碩士 === 國立成功大學 === 微生物及免疫學研究所 === 102 === Dengue virus (DENV) is a mosquito-transmitted flavivirus with four serotypes and is endemic in tropical and subtropical regions of the world. Infection with DENV causes diseases ranging from mild dengue fever to severe dengue hemorrhagic fever and dengue shock syndrome. Currently, there is no approved vaccine to prevent dengue infection. Our previous studies showed that the cross-reactive epitopes reside in the C-terminal region of DENV nonstructural protein 1 (NS1), and cause anti-DENV NS1 antibodies (Abs)-mediated endothelial cell apoptosis and platelet dysfunction. Therefore, we deleted the C-terminal region of DENV NS1 protein or replaced the C-terminal region with JEV NS1 protein, to generate ΔC NS1 and DJ NS1, respectively. Our previous studies also suggested that passive immunization with anti-ΔC or anti-DJ NS1 Abs twice can provide some therapeutic effects in DENV-infected mice. In this study, we attempted to determine the effective single dose of anti-modified NS1 Abs against DENV infection in a therapeutic mouse model. Results showed that the DENV-induced prolonged bleeding time was significantly reduced by treatment with anti-DJ NS1 Abs with a single dosage. Besides polyclonal Abs, we also investigated the therapeutic effects of anti-NS1 monoclonal Abs (mAbs).
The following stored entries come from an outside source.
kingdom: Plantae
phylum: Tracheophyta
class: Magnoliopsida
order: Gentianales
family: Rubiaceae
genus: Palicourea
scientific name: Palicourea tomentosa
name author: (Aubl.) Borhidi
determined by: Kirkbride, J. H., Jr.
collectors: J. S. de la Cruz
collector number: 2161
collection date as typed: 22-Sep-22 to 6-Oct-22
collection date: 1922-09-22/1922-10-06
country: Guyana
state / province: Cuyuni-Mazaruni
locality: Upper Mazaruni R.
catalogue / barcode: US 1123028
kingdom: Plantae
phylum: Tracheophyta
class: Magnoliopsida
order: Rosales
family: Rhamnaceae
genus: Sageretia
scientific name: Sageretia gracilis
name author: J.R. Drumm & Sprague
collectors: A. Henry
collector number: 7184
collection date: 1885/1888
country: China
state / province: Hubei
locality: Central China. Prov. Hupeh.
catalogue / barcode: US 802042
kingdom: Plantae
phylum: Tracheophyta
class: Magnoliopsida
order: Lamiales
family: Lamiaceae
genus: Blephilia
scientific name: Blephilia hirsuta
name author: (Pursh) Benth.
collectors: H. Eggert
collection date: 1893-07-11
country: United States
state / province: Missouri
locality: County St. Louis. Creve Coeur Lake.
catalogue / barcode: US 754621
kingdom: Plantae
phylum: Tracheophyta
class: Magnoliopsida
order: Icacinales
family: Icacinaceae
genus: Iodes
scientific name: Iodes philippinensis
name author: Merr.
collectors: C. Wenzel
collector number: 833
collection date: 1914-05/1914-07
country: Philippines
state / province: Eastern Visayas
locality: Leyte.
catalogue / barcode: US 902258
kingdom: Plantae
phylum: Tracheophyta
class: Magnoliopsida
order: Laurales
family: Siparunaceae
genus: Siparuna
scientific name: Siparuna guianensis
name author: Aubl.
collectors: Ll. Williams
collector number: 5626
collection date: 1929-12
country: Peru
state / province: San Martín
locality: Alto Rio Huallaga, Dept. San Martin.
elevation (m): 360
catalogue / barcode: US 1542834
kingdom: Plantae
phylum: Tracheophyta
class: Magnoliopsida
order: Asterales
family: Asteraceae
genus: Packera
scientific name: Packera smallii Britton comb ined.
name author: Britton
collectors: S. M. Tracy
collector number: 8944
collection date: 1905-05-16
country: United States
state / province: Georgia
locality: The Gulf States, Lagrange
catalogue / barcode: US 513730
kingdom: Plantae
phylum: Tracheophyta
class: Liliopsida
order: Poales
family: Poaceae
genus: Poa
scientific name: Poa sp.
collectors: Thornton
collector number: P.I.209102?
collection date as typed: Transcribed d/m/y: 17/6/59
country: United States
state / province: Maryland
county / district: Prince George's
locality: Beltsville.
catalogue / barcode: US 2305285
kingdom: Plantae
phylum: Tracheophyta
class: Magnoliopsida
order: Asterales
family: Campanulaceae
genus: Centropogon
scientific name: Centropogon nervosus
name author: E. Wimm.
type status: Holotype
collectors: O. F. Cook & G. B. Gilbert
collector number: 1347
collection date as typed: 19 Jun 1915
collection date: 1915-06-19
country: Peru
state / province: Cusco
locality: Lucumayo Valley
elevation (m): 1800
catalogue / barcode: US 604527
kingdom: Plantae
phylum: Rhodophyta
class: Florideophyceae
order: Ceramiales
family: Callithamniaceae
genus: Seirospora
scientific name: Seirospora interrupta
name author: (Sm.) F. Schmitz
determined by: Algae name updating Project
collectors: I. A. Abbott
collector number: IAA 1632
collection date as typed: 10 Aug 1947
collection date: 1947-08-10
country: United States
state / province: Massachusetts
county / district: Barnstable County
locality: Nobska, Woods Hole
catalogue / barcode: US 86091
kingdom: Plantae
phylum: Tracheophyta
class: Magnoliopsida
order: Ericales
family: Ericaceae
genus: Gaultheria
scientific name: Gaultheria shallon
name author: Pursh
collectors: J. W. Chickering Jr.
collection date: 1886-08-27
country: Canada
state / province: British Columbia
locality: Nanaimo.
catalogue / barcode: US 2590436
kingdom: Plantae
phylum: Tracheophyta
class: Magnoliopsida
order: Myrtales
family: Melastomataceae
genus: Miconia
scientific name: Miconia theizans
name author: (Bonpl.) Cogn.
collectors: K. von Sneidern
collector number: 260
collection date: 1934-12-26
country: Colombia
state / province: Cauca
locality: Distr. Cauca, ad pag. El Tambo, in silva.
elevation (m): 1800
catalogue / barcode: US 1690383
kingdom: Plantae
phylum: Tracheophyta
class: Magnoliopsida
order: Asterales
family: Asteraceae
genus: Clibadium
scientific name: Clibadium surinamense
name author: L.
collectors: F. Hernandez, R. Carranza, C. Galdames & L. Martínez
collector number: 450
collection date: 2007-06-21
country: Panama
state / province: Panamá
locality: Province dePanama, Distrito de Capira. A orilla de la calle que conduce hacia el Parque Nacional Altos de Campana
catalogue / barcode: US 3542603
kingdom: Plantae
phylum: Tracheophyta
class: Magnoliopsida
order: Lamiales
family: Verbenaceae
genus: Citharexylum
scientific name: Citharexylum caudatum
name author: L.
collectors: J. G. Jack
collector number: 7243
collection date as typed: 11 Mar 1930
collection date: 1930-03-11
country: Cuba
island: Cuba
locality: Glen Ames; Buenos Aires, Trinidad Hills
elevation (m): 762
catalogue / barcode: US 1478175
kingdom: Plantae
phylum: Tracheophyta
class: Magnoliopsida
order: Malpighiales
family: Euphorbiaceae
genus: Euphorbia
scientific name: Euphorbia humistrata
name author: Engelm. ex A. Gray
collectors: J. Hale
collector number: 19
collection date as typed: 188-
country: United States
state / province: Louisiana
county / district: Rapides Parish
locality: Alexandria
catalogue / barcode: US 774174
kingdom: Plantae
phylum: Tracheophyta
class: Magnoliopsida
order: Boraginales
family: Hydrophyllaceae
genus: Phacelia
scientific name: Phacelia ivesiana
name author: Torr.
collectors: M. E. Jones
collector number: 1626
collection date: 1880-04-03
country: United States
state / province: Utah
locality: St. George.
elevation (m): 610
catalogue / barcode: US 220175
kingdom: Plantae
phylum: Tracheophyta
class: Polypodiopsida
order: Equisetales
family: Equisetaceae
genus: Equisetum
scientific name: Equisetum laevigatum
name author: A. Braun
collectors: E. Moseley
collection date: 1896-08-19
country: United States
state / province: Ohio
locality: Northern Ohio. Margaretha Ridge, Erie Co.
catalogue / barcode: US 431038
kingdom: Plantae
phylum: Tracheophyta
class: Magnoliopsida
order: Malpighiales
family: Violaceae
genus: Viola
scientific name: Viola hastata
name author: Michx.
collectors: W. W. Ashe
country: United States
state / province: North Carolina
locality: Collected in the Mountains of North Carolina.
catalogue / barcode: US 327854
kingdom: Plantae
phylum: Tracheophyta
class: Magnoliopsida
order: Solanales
The mAb 2E8 can recognize NS1 of all four DENV serotypes, but does not recognize epitopes of DENV NS1 which cross-react with host proteins. Further analysis showed that the epitope recognized by mAb 2E8 is on the solvent accessible area of NS1. We found that mAb 2E8 causes complement-mediated cytolysis in vitro after DENV infection. Chimeric mAb 2E8 and another therapeutic candidate mAb 31B2 also induce complement-mediated cytolysis of DENV-infected cells. In the mouse model studies, treatment with mAb 2E8 reduced mouse tail prolonged bleeding time, viral antigen expression, and macrophage infiltration to local infection sites. We further found that administering anti-DJ NS1 or mAb 2E8 at day 1, 3, or 4 post-inoculation reduced prolonged bleeding time and hemorrhage even at day 5 post-infection. In summary, administration of a single dose of anti-DJ NS1 Abs or mAb 2E8 protected mice against DENV infection, suggesting that anti-modified DENV NS1 Abs may be a therapeutic option against dengue disease.